Crunching these numbers is not simply of internal interest either. Nearly half the folk who visit us from elsewhere prefer to visit art galleries and museums to doing anything else. Yet cultural tourism hardly figures in the strategies of Tourism New Zealand, Air New Zealand or anyone else who markets us as a destination to the world.
The net of New Zealand Cultural Statistics is, naturally enough, cast pretty wide. It’s definitions of what constitute culture and cultural goods and services are generous. They are hard to argue with, however, and whether those surveyed are consuming Women’s Day or To the Is-Land is beside the point.
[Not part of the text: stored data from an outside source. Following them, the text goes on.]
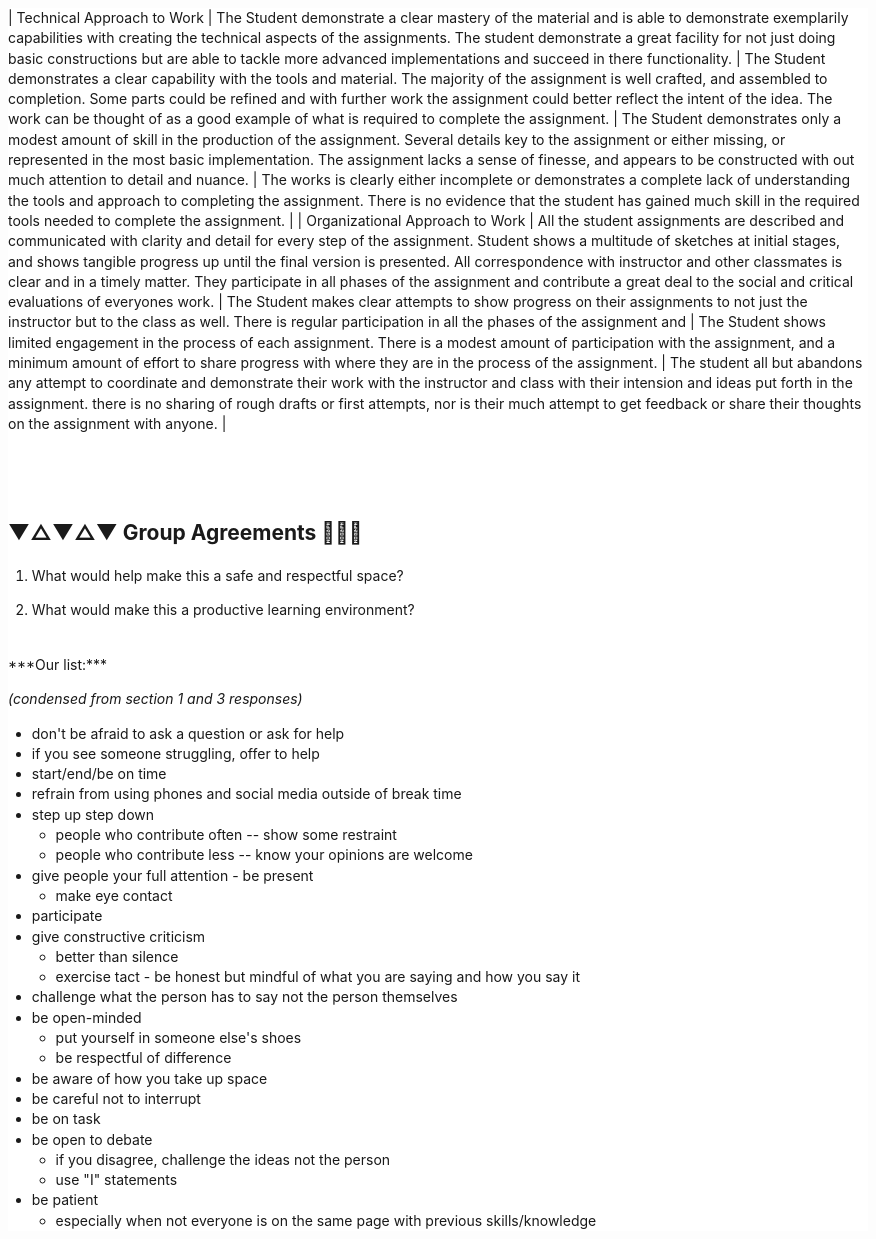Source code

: | Technical Approach to Work      | The Student demonstrate a clear mastery of the material and is able to demonstrate exemplarily capabilities with creating the technical aspects of the assignments. The student demonstrate a great facility for not just doing basic constructions but are able to tackle more advanced implementations and succeed in there functionality.                                                                                                                                       | The Student demonstrates a clear capability with the tools and material. The majority of the assignment is well crafted, and assembled to completion. Some parts could be refined and with further work the assignment could better reflect the intent of the idea. The work can be thought of as a good example of what is required to complete the assignment.                                                                                                              | The Student demonstrates only a modest amount of skill in the production of the assignment. Several details key to the assignment or either missing, or represented in the most basic implementation. The assignment lacks a sense of finesse, and appears to be constructed with out much attention to detail and nuance.              | The works is clearly either incomplete or demonstrates a complete lack of understanding the tools and approach to completing the assignment. There is no evidence that the student has gained much skill in the required tools needed to complete the assignment.                                                                                                                                                 |
| Organizational Approach to Work | All the student assignments are described and communicated with clarity and detail for every step of the assignment. Student shows a multitude of sketches at initial stages, and shows tangible progress up until the final version is presented. All correspondence with instructor and other classmates is clear and in a timely matter. They participate in all phases of the assignment and contribute a great deal to the social and critical evaluations of everyones work. | The Student makes clear attempts to show progress on their assignments to not just the instructor but to the class as well. There is regular participation in all the phases of the assignment and                                                                                                                                                                                                                                                                            | The Student shows limited engagement in the process of each assignment. There is a modest amount of participation with the assignment, and a minimum amount of effort to share progress with where they are in the process of the assignment.                                                                                           | The student all but abandons any attempt to coordinate and demonstrate their work with the instructor and class with their intension and ideas put forth in the assignment. there is no sharing of rough drafts or first attempts, nor is their much attempt to get feedback or share their thoughts on the assignment with anyone.                                                                               |


<br>
<br>

## ▼△▼△▼ Group Agreements 🐼👾🐬


1. What would help make this a safe and respectful space?

2. What would make this a productive learning environment?


<br>
***Our list:***

*(condensed from section 1 and 3 responses)*
<br>
* don't be afraid to ask a question or ask for help
* if you see someone struggling, offer to help
* start/end/be on time
* refrain from using phones and social media outside of break time
* step up step down
  * people who contribute often -- show some restraint
  * people who contribute less -- know your opinions are welcome
* give people your full attention - be present
  * make eye contact
* participate
* give constructive criticism
  * better than silence
  * exercise tact - be honest but mindful of what you are saying and how you say it
* challenge what the person has to say not the person themselves
* be open-minded
  * put yourself in someone else's shoes
  * be respectful of difference
* be aware of how you take up space
* be careful not to interrupt
* be on task
* be open to debate
  * if you disagree, challenge the ideas not the person
  * use "I" statements
* be patient
  - especially when not everyone is on the same page with previous skills/knowledge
It is the sum total of these things that constitute the culture and by which, in the end we define ourselves, our relationships and our differences – the best of things and the worst of things.
What should give us pause, is that the reality of our interests, is clearly out of step with how those who make decisions on our behalf and who interpret the world to us and us to the world, define it. It is not that we are not interested in sport or that we do not make significant achievements in sporting arenas, but that that is not all we are interested in or the best of all that we do.
Hamish Keith is an art critic and writer.